Wikipedia has some principles, of course. Contributors are supposed to maintain a “neutral point of view”; everything must be verifiable and, preferably, given a citation; and—this is probably the key to the site’s success with scholars—there should be no original research. What this means is that Wikipedia is, in essence, an aggregator site. Already existing information is collected, usually from linkable sources, but it is not judged, interpreted, or, for the most part, contextualized. Unlike in scholarly writing, all sources tend to be treated equally. A peer-reviewed journal and a blog are cited without distinction. There is also a semi-official indifference to the quality of the writing. You do not read a Wikipedia article for the pleasures of its prose.
There are consequently very few restrictions on creating a page. The bar is set almost as low as it can be. You can’t post an article on your grandmother’s recipe for duck à l’orange. But there is an article on duck à l’orange. There are four hundred and seventy-two subway stations in New York City; each station has its own Wikipedia page. Many articles are basically vast dumping grounds of links, factoids, and data. Still, all this keeps the teachers and scholars in business, since knowledge isn’t the data. It’s what you do with the data. A quickie summary of “the cunning of reason” does not get you very far into Hegel.
But what about the folks who can recite the periodic table, or who know hundreds of lines of poetry “by heart,” or can tell you the capital of South Dakota right off the bat? Is long-term human memory obsolete? One indication of the answer might be that the highest-rated syndicated program on television for the first ten weeks of 2020 was “Jeopardy!” The ability to recall enormous numbers of facts is still obviously compelling. Geek-cool lives.
“Jeopardy!” is thirty-seven years old under its host Alex Trebek, who died earlier this month, at the age of eighty. But the show is much older than that. It first went on the air in 1964, hosted by Art Fleming, and ran until 1975. And the “Jeopardy!” genre, the game show, is much older still. Like a lot of early television—such as soap operas, news broadcasts, and variety shows—game shows date from radio. The three national broadcast networks—CBS, NBC, and ABC—were originally radio networks, so those were genres that programmers already knew.
Shows like “Jeopardy!” were as popular in the early years of television as they are today. In the 1955-56 season, the highest-rated show was “The $64,000 Question,” in which contestants won money by answering questions in different categories. Soon afterward, however, a meteor struck the game-show planet when it was discovered that Charles Van Doren, a contestant on another quiz show, “Twenty-One,” who had built up a huge following and whose face had been on the cover of Time, had been given the answers in advance. It turned out that most television quiz shows were rigged. The news was received as a scandal; there were congressional hearings, and the Communications Act was amended to make “secret assistance” to game-show contestants a federal crime.

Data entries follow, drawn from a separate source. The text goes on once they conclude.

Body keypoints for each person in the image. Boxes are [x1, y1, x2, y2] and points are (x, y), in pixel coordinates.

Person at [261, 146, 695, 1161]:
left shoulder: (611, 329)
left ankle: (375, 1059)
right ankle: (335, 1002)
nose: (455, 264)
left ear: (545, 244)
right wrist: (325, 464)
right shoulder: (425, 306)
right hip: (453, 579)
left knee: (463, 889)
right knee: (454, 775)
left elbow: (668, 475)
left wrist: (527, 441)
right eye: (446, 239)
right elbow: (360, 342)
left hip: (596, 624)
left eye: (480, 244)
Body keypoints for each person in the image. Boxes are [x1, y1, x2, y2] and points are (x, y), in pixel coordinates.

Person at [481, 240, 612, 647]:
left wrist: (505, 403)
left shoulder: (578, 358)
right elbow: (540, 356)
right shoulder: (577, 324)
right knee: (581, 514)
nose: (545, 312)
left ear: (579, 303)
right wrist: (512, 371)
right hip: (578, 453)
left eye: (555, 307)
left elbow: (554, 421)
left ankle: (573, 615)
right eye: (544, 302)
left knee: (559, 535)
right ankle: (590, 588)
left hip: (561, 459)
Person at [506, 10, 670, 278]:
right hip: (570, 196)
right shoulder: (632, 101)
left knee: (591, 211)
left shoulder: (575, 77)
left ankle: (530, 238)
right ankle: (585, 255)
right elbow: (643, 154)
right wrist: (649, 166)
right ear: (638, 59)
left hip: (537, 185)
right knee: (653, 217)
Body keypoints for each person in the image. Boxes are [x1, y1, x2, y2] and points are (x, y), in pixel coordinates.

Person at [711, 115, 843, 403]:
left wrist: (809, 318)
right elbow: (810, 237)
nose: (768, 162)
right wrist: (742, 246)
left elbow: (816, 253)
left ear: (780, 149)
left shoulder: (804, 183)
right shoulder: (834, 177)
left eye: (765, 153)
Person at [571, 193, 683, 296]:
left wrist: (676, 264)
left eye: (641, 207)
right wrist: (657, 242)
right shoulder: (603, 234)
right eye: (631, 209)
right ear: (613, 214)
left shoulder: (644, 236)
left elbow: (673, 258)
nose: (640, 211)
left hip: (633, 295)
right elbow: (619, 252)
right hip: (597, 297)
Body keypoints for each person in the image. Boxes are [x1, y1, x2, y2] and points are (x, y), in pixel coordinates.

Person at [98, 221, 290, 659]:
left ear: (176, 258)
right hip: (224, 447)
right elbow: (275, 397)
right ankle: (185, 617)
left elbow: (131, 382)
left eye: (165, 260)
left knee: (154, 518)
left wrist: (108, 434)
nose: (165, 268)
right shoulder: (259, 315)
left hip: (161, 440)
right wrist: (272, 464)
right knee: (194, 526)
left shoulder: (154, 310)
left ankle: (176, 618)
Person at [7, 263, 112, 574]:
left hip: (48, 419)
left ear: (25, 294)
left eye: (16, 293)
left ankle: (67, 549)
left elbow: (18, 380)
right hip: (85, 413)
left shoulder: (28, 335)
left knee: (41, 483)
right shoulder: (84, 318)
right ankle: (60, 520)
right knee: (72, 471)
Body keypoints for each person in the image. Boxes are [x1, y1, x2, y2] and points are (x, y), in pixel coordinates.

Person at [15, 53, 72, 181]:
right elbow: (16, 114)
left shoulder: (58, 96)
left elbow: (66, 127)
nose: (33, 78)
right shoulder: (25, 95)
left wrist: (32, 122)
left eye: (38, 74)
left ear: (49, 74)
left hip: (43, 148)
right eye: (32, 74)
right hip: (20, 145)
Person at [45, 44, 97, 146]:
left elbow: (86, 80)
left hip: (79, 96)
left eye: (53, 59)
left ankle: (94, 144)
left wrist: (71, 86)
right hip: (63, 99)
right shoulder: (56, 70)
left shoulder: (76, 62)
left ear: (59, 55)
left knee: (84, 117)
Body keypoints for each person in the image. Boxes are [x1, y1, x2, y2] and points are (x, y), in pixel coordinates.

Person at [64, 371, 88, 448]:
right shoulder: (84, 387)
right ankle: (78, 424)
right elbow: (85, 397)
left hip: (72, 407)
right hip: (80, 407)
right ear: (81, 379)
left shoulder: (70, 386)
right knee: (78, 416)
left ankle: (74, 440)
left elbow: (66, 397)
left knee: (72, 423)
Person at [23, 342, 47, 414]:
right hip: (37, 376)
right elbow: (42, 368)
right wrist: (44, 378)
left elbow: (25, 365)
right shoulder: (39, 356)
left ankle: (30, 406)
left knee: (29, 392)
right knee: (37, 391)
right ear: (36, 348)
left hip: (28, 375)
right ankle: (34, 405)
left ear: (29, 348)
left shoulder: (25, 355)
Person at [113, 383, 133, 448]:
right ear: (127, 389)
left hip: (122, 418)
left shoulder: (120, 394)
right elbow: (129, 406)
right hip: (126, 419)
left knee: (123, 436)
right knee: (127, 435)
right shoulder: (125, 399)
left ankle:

Whom did such “assistance” help? Mostly, the networks. When a player is on a streak, audience size increases, because more and more people tune in each week to see if the streak will last. In the nineteen-fifties, there were usually just three shows to choose from in a given time slot, so audiences were enormous. As many as fifty-five million people—a third of the population—tuned in to “The $64,000 Question.” It was the equivalent of broadcasting the Super Bowl every week. The financial upside of a Van Doren was huge.